━━━ The data ━━━

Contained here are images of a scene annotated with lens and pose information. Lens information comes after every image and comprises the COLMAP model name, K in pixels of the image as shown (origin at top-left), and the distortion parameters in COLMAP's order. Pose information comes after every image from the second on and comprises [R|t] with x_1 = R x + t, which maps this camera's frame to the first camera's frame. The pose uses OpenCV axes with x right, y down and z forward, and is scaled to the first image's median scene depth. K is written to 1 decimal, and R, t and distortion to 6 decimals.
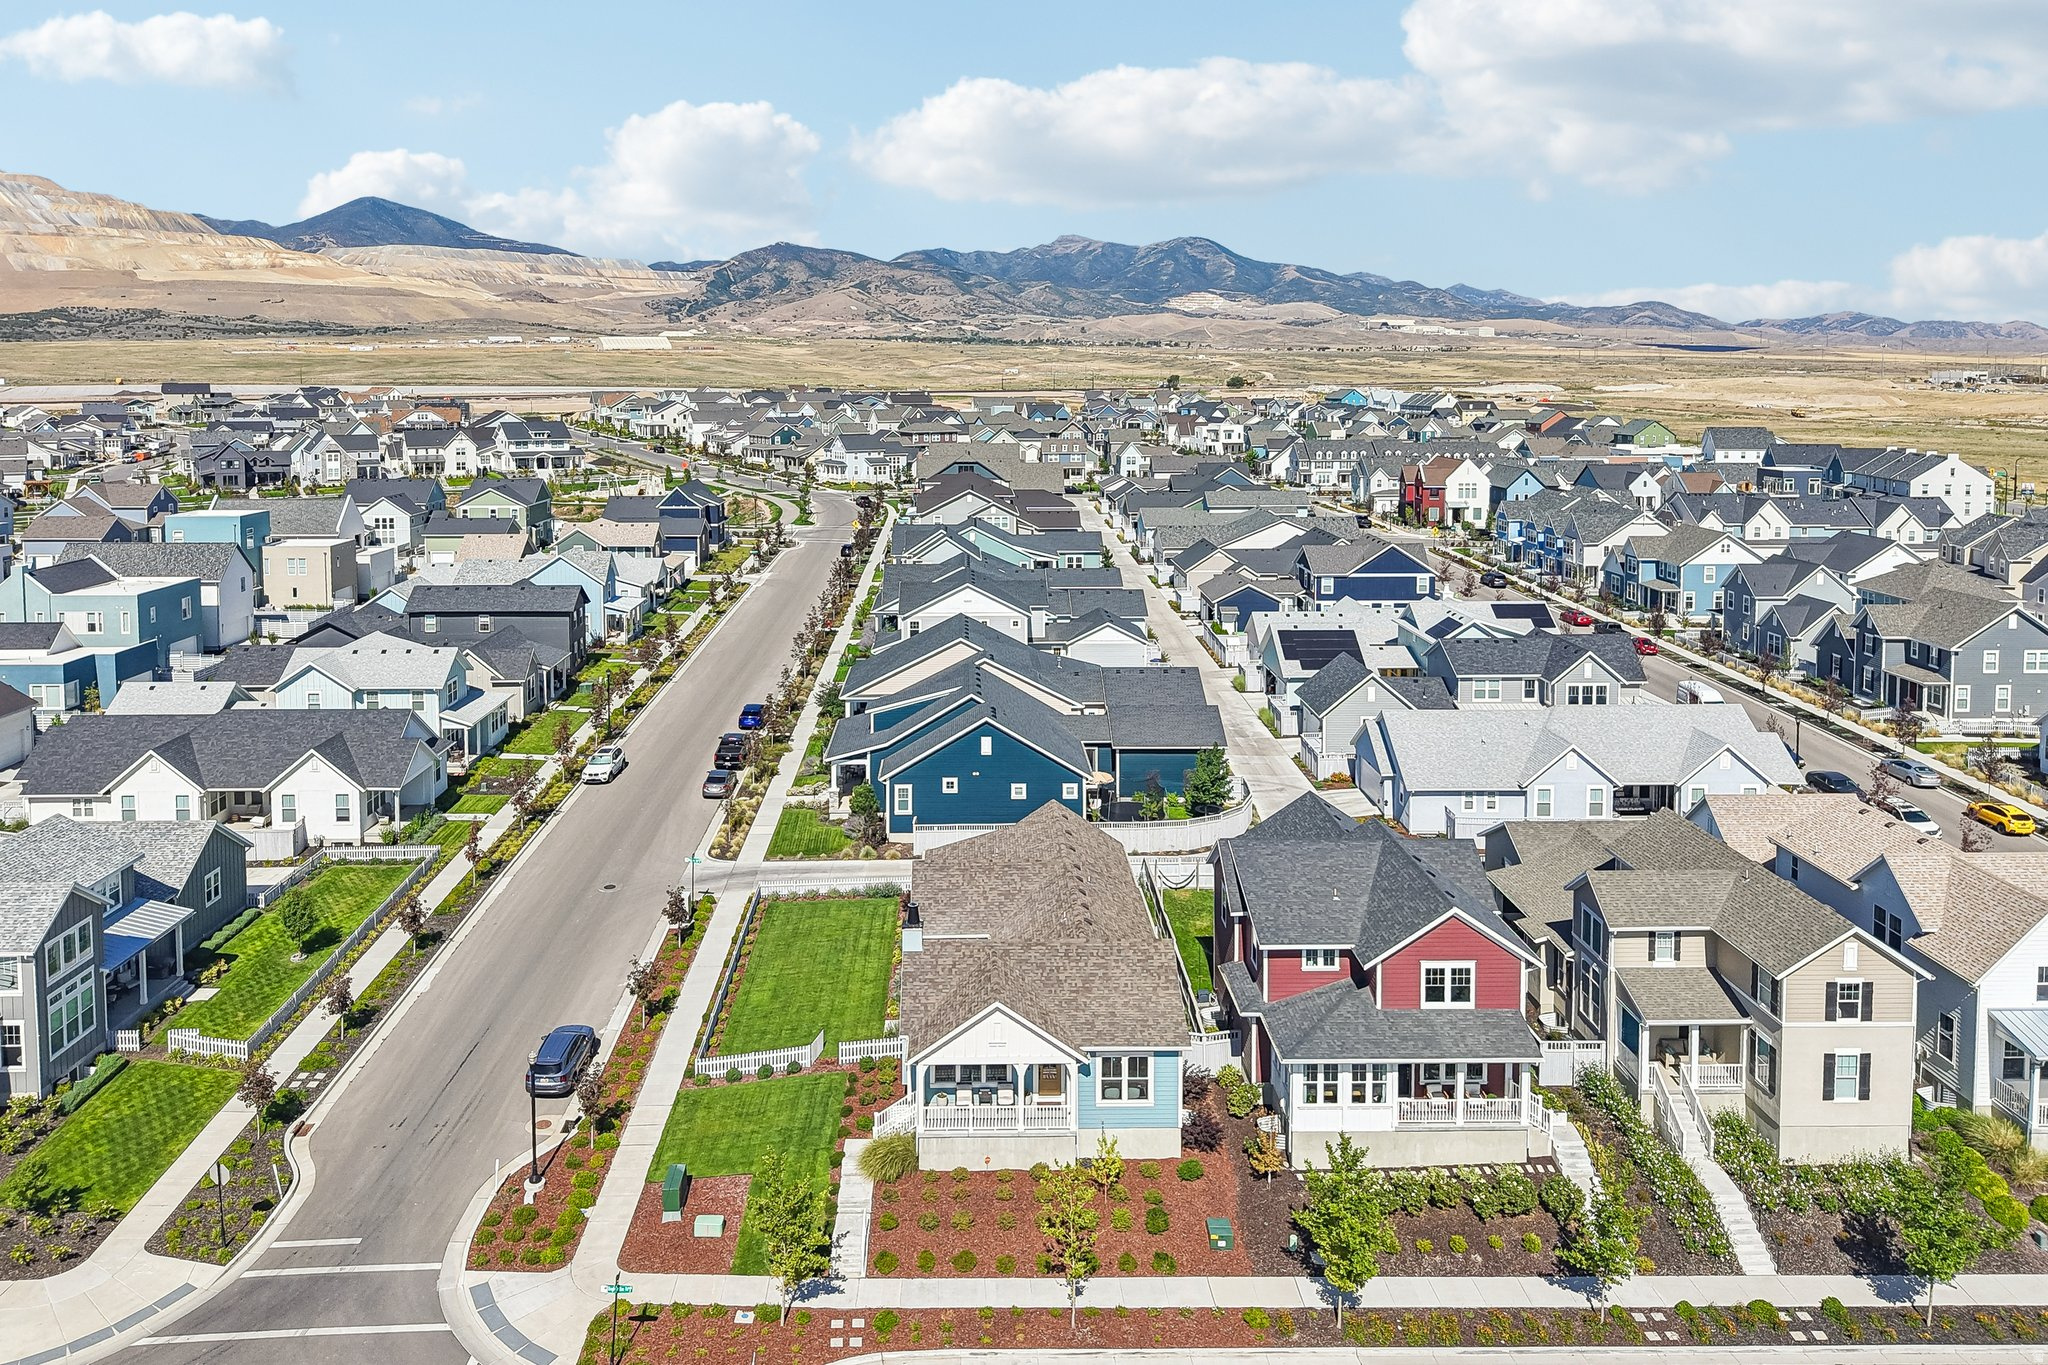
lens RADIAL K [[1429.6, 0, 988.2], [0, 1429.6, 488.9], [0, 0, 1]] dist [0.040333, -0.056208]
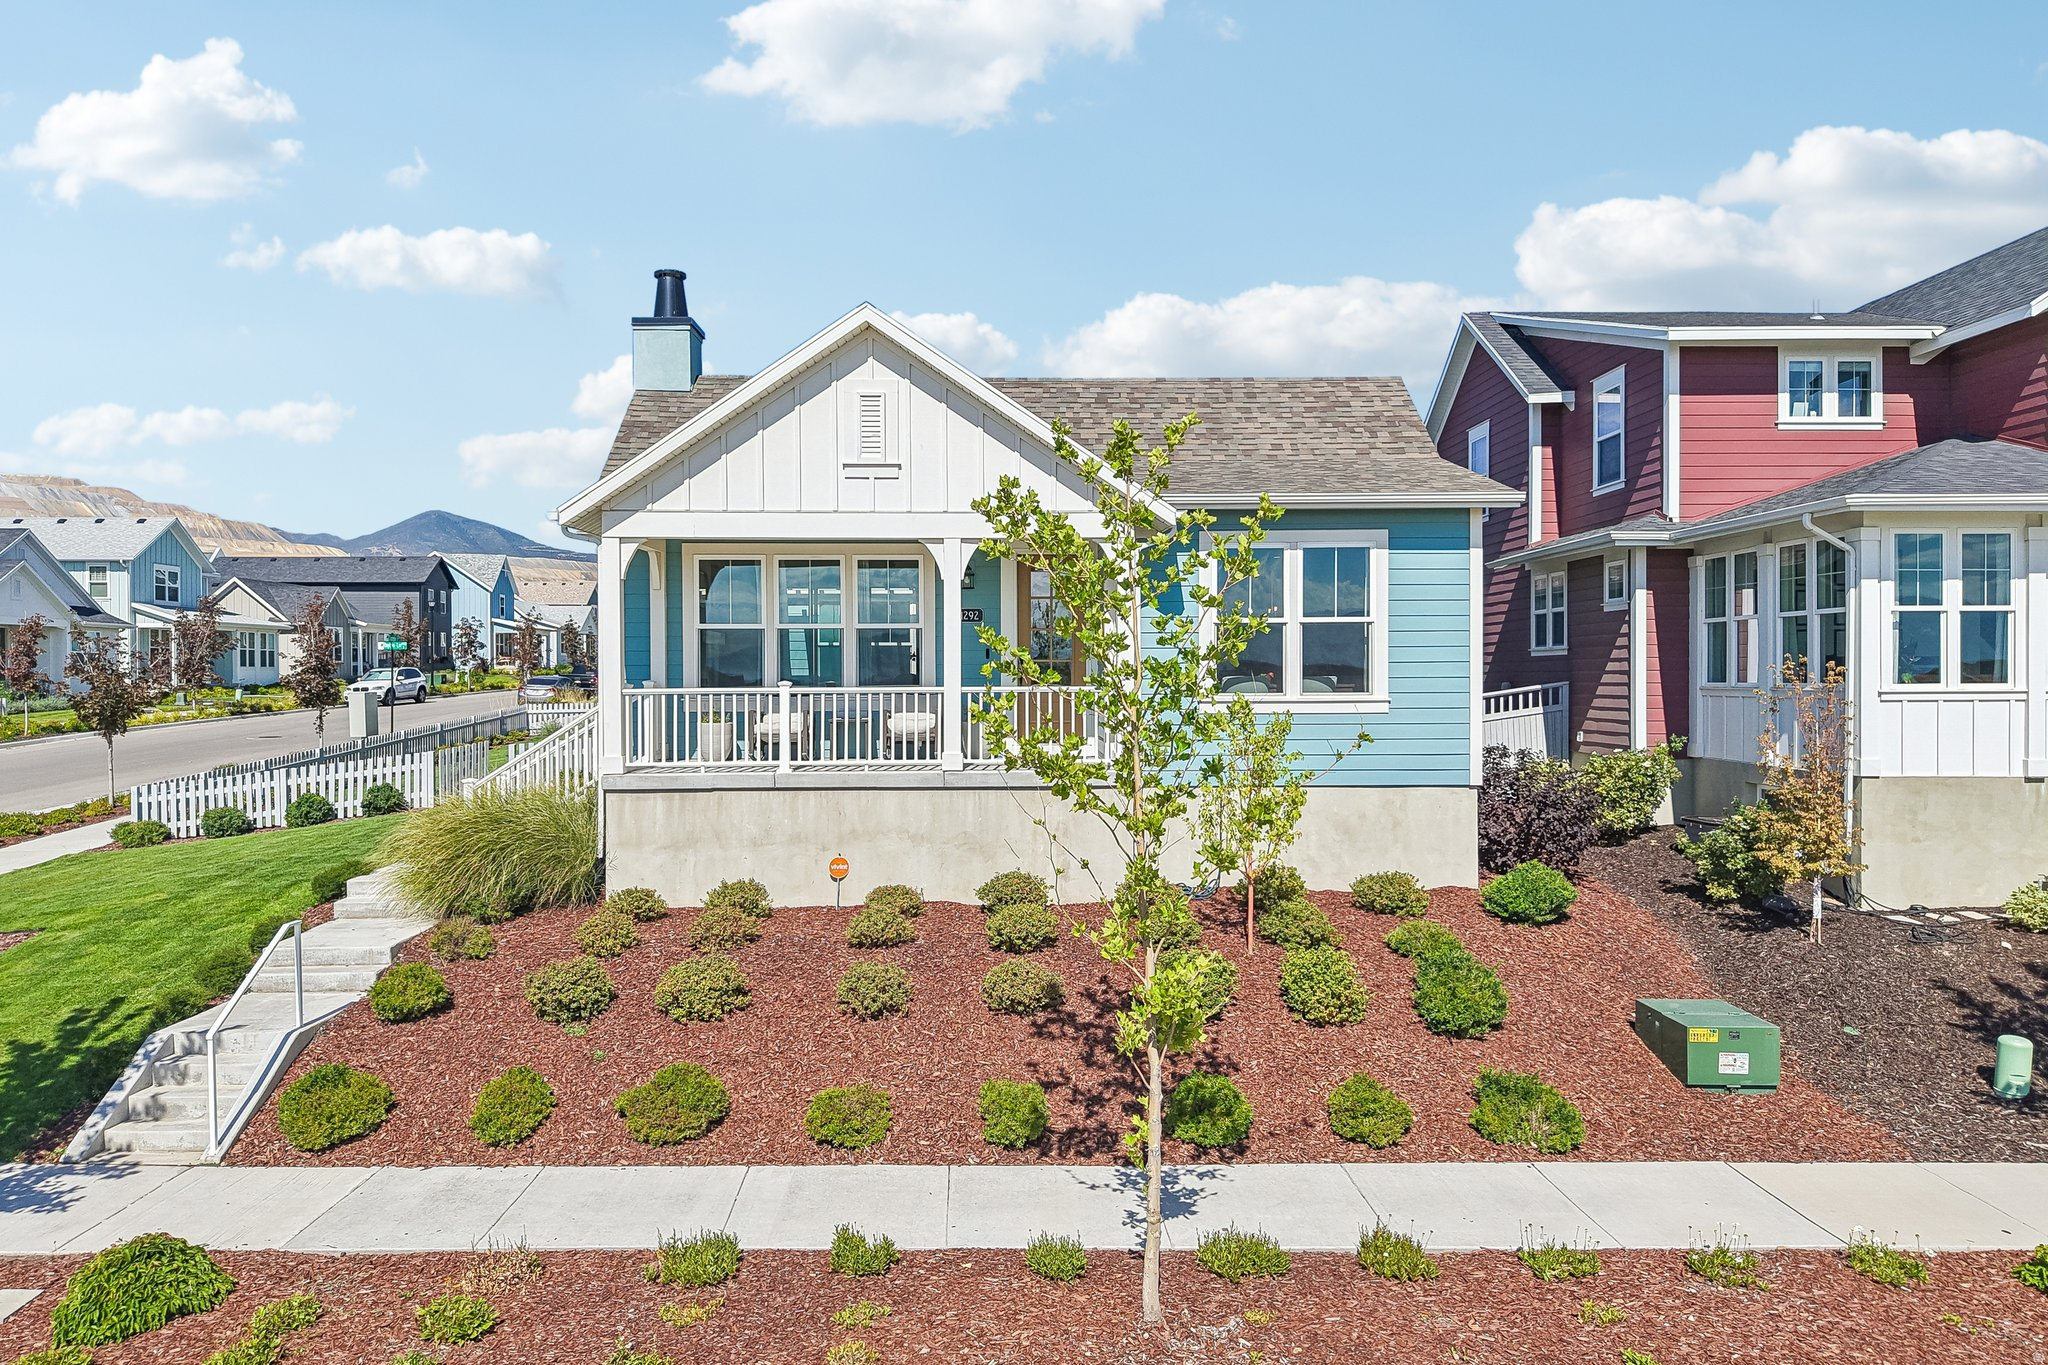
lens RADIAL K [[1368.1, 0, 1023.0], [0, 1368.1, 696.0], [0, 0, 1]] dist [0.020687, -0.022764]
pose [[0.999999, -0.000923, 0.000946, 0.036307], [0.000985, 0.997665, -0.068285, 0.437645], [-0.000880, 0.068286, 0.997665, 0.696174]]
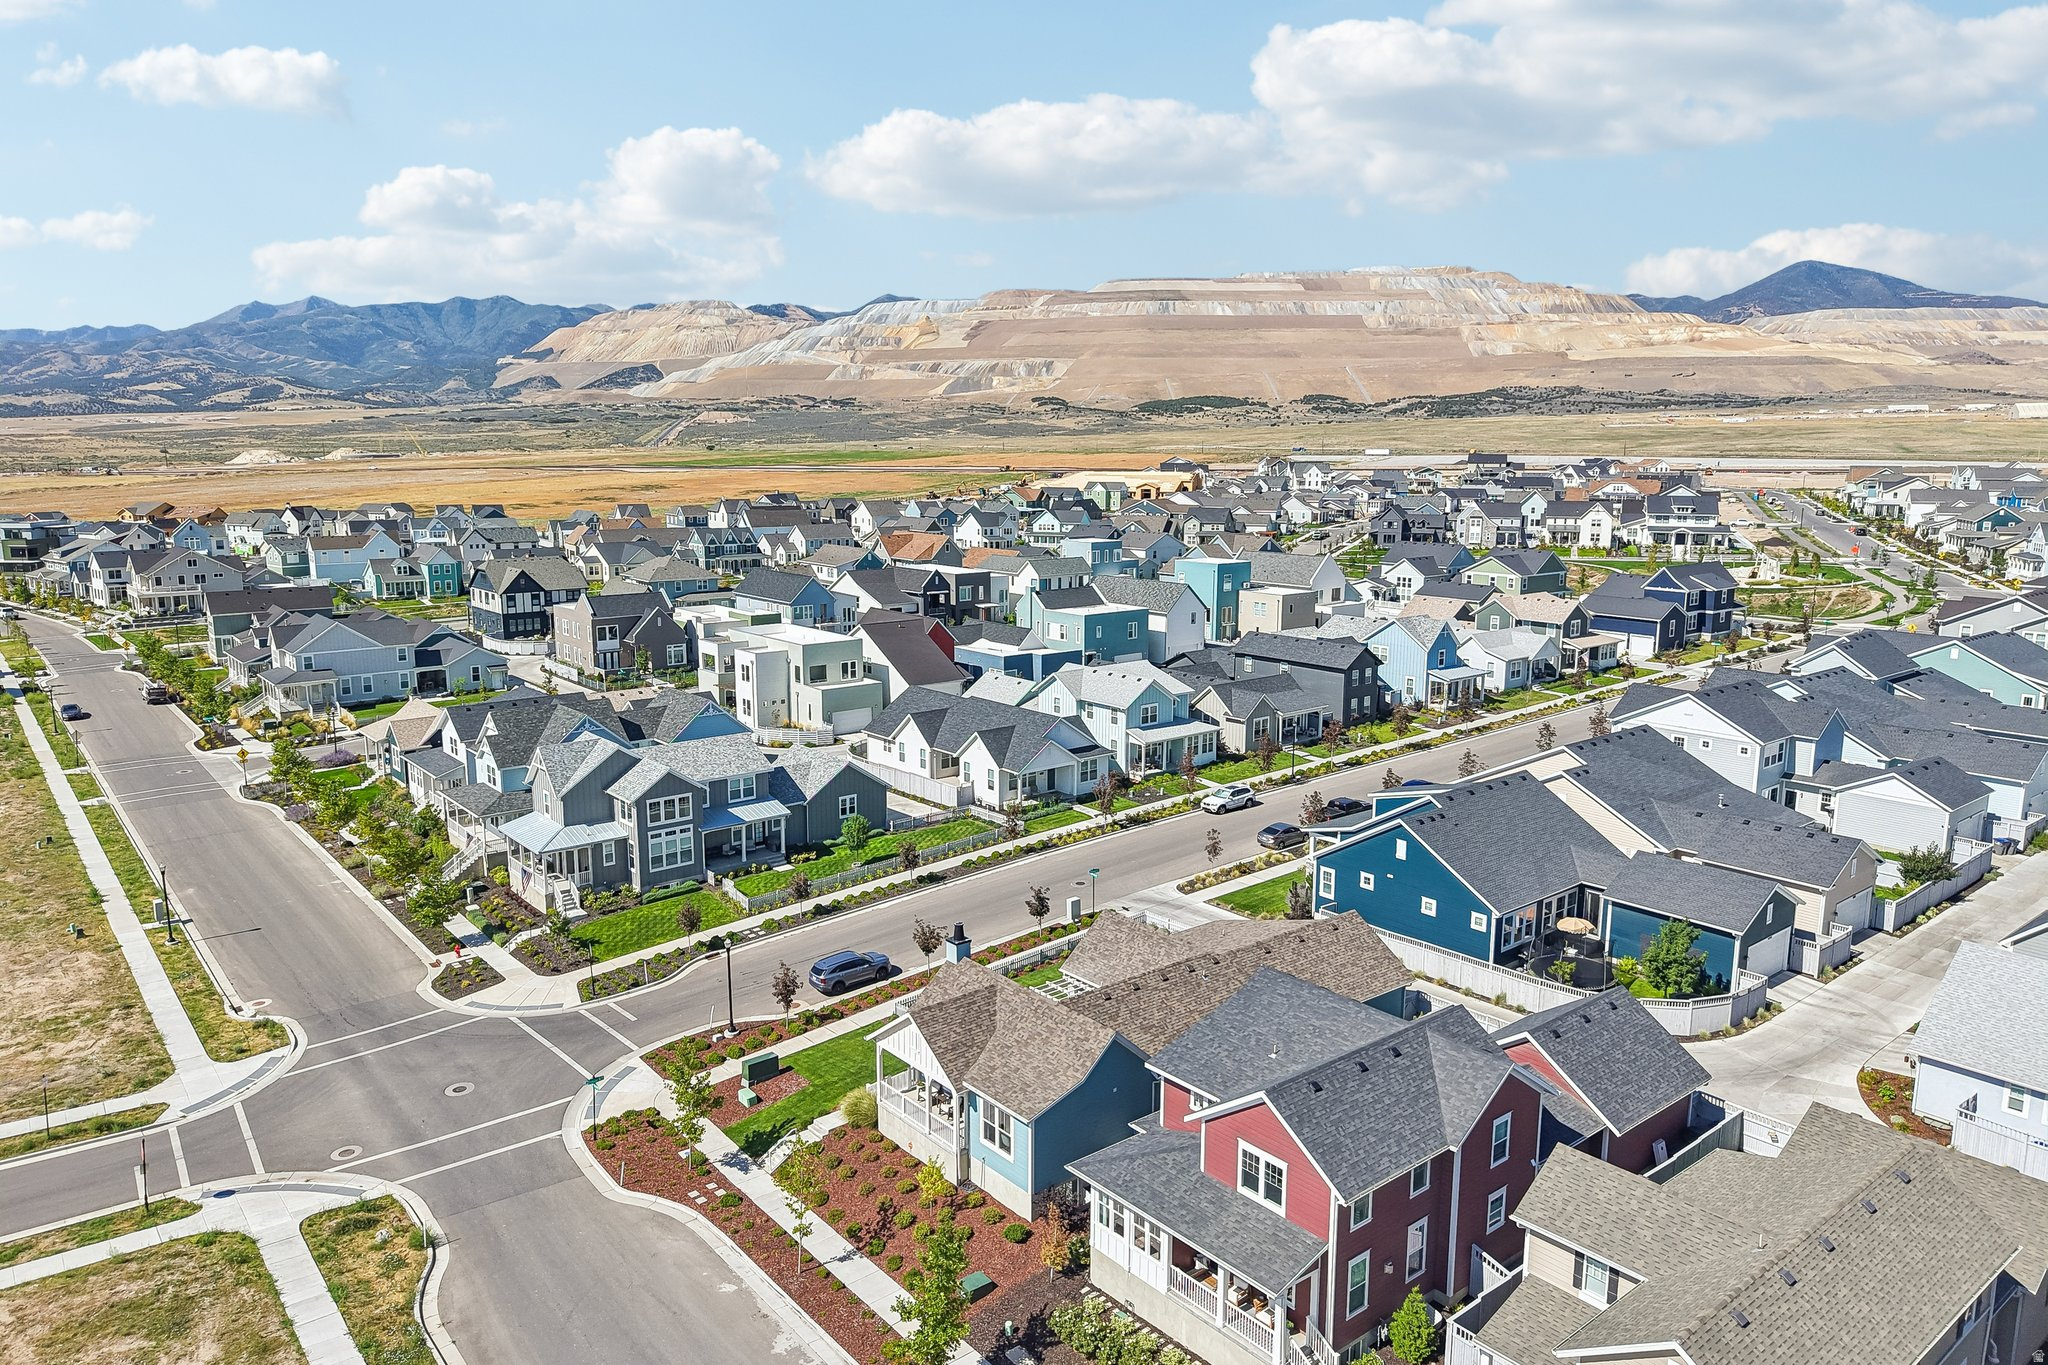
lens RADIAL K [[1368.1, 0, 1023.0], [0, 1368.1, 696.0], [0, 0, 1]] dist [0.020687, -0.022764]
pose [[0.616435, 0.144721, -0.773992, 0.818516], [-0.066366, 0.989016, 0.132070, -0.033548], [0.784604, -0.030046, 0.619269, 0.397550]]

━━━

== What you need to do ==
Reproduce the records above verbatim, leaving out the pictures.

== Solution to this problem ==
Contained here are images of a scene annotated with lens and pose information. Lens information comes after every image and comprises the COLMAP model name, K in pixels of the image as shown (origin at top-left), and the distortion parameters in COLMAP's order. Pose information comes after every image from the second on and comprises [R|t] with x_1 = R x + t, which maps this camera's frame to the first camera's frame. The pose uses OpenCV axes with x right, y down and z forward, and is scaled to the first image's median scene depth. K is written to 1 decimal, and R, t and distortion to 6 decimals.
lens RADIAL K [[1429.6, 0, 988.2], [0, 1429.6, 488.9], [0, 0, 1]] dist [0.040333, -0.056208]
lens RADIAL K [[1368.1, 0, 1023.0], [0, 1368.1, 696.0], [0, 0, 1]] dist [0.020687, -0.022764]
pose [[0.999999, -0.000923, 0.000946, 0.036307], [0.000985, 0.997665, -0.068285, 0.437645], [-0.000880, 0.068286, 0.997665, 0.696174]]
lens RADIAL K [[1368.1, 0, 1023.0], [0, 1368.1, 696.0], [0, 0, 1]] dist [0.020687, -0.022764]
pose [[0.616435, 0.144721, -0.773992, 0.818516], [-0.066366, 0.989016, 0.132070, -0.033548], [0.784604, -0.030046, 0.619269, 0.397550]]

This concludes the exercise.